Decisão expõe falhas graves na gestão da saúde pública e responsabiliza o GDF por omissão diante de indicação médica e ordem judicial para internação em UTI
A Justiça do Distrito Federal condenou o Governo do Distrito Federal a pagar R$ 40 mil de indenização por danos morais pela morte de uma paciente que teve vaga em UTI negada, mesmo diante de indicação médica expressa e ordem judicial para transferência imediata. A decisão expõe falhas graves na gestão da saúde pública e aponta omissão estatal determinante para o desfecho fatal.
A sentença foi proferida pela 8ª Vara da Fazenda Pública do DF e reconhece que o poder público descumpriu uma decisão judicial, deixando a paciente sem acesso ao tratamento adequado em momento crítico.
Infarto, urgência ignorada e sistema inoperante
O caso ocorreu em setembro de 2022, quando a paciente deu entrada na UPA de Ceilândia com diagnóstico de infarto agudo do miocárdio. Os médicos indicaram, de forma inequívoca, a necessidade de UTI coronariana e cateterismo, recursos inexistentes na unidade.
Mesmo ciente da gravidade do quadro, o GDF não providenciou a transferência para hospital com estrutura adequada. Diante da demora, a família recorreu à Justiça e obteve uma decisão judicial determinando a imediata internação em UTI.
A ordem, porém, não foi cumprida. A paciente morreu no dia seguinte.
Descumprimento de ordem judicial pesa contra o governo
Na avaliação do Judiciário, o ponto central do caso não foi apenas a limitação estrutural da UPA, mas a inércia do Estado em garantir o acesso ao tratamento, mesmo após ser formalmente obrigado por decisão judicial.
A magistrada destacou que o GDF teve ciência da urgência, foi acionado judicialmente e, ainda assim, não agiu com a celeridade exigida, caracterizando falha grave na prestação do serviço público de saúde.
Defesa do GDF é rejeitada
O Distrito Federal alegou que seguiu os protocolos médicos, sustentou que o óbito decorreu da gravidade do quadro clínico e tentou justificar a falha com o argumento de sobrecarga do sistema de saúde durante a pandemia de Covid-19. Também afirmou que a paciente estava inserida na fila de regulação.

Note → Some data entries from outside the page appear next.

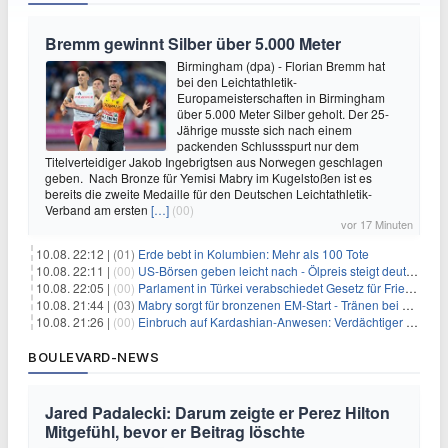
Bremm gewinnt Silber über 5.000 Meter
Birmingham (dpa) - Florian Bremm hat
bei den Leichtathletik-
Europameisterschaften in Birmingham
über 5.000 Meter Silber geholt. Der 25-
Jährige musste sich nach einem
packenden Schlussspurt nur dem
Titelverteidiger Jakob Ingebrigtsen aus Norwegen geschlagen
geben. Nach Bronze für Yemisi Mabry im Kugelstoßen ist es
bereits die zweite Medaille für den Deutschen Leichtathletik-
Verband am ersten
[…]
(00)
vor 17 Minuten
10.08. 22:12 |
(01)
Erde bebt in Kolumbien: Mehr als 100 Tote
10.08. 22:11 |
(00)
US-Börsen geben leicht nach - Ölpreis steigt deutlich
10.08. 22:05 |
(00)
Parlament in Türkei verabschiedet Gesetz für Frieden mit PKK
10.08. 21:44 |
(03)
Mabry sorgt für bronzenen EM-Start - Tränen bei Lückenkemper
10.08. 21:26 |
(00)
Einbruch auf Kardashian-Anwesen: Verdächtiger festgenommen
BOULEVARD-NEWS
Jared Padalecki: Darum zeigte er Perez Hilton
Mitgefühl, bevor er Beitrag löschte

Os argumentos foram rejeitados. Para a juíza, o prontuário médico deixou claro que a equipe da UPA fez o que estava ao seu alcance, mas que a ausência de UTI e de procedimentos essenciais retirou da paciente qualquer chance real de recuperação.
Perda de uma chance e responsabilidade objetiva
A sentença aplicou a teoria da perda de uma chance, reconhecendo que a omissão do Estado eliminou a possibilidade de a paciente receber um tratamento que poderia ter ampliado suas chances de sobrevivência.
“O Estado, ao não assegurar o acesso ao tratamento indicado, retirou da paciente a chance de um melhor desfecho clínico”, afirmou a magistrada, ao reconhecer a responsabilidade objetiva do Distrito Federal.
Indenização e recurso
O valor da indenização foi fixado em R$ 40 mil, a ser corrigido pela taxa Selic. A decisão foi proferida no âmbito do Tribunal de Justiça do Distrito Federal e dos Territórios (TJDFT) e ainda cabe recurso.
O caso reacende o debate sobre a gestão da saúde pública no DF, especialmente quanto ao cumprimento de decisões judiciais e à capacidade do governo de responder a situações de urgência extrema quando a demora pode significar a diferença entre a vida e a morte.